'''

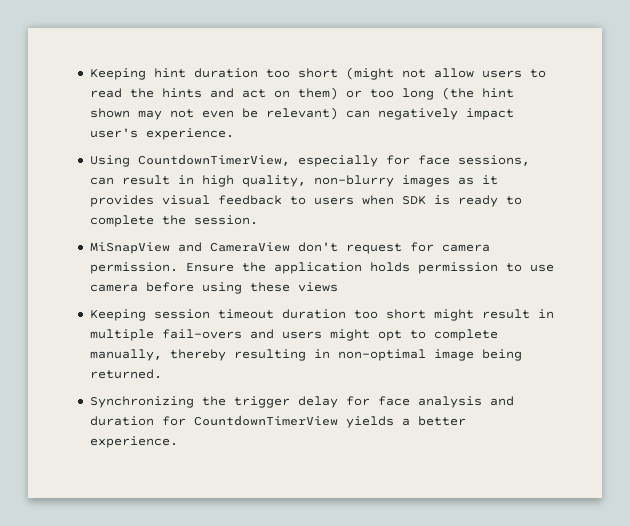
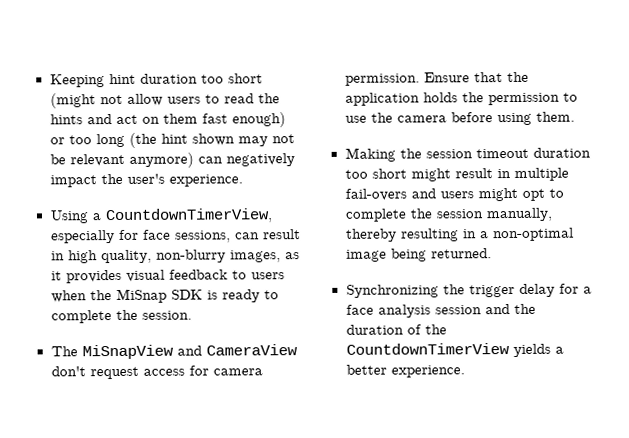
[297,87,338,100] them) -> [162,112,286,128] them fast enough)
[201,107,338,120] even be relevant) -> [49,152,194,168] be relevant anymore)
(514, 114) none -> [100,173,123,185] the
(130, 161) none -> [91,213,102,221] a
[401,175,450,187] images -> [229,250,281,263] images,
(394, 200) none -> [89,288,167,304] the MiSnap
(258, 220) none -> [50,346,78,357] The
(402, 248) none -> [142,368,185,376] access
(234, 267) none -> [473,72,503,83] that
(410, 267) none -> [461,92,484,103] the
(554, 268) none -> [370,112,393,123] the
[249,282,338,292] [89,309,146,321] these views // Keeping -> [535,111,575,122] [344,147,422,162] them. // Making the
(498, 335) none -> [409,208,483,219] the session
(330, 354) none -> [479,231,489,239] a
(370, 401) none -> [582,286,592,294] a
[489,396,514,406] [89,416,186,426] and duration for -> [434,303,536,315] [345,324,447,335] session and the duration of the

'''

Please output every entry above exactly, without the pictures.

[297,87,338,100] them) -> [162,112,286,128] them fast enough)
[201,107,338,120] even be relevant) -> [49,152,194,168] be relevant anymore)
(514, 114) none -> [100,173,123,185] the
(130, 161) none -> [91,213,102,221] a
[401,175,450,187] images -> [229,250,281,263] images,
(394, 200) none -> [89,288,167,304] the MiSnap
(258, 220) none -> [50,346,78,357] The
(402, 248) none -> [142,368,185,376] access
(234, 267) none -> [473,72,503,83] that
(410, 267) none -> [461,92,484,103] the
(554, 268) none -> [370,112,393,123] the
[249,282,338,292] [89,309,146,321] these views // Keeping -> [535,111,575,122] [344,147,422,162] them. // Making the
(498, 335) none -> [409,208,483,219] the session
(330, 354) none -> [479,231,489,239] a
(370, 401) none -> [582,286,592,294] a
[489,396,514,406] [89,416,186,426] and duration for -> [434,303,536,315] [345,324,447,335] session and the duration of the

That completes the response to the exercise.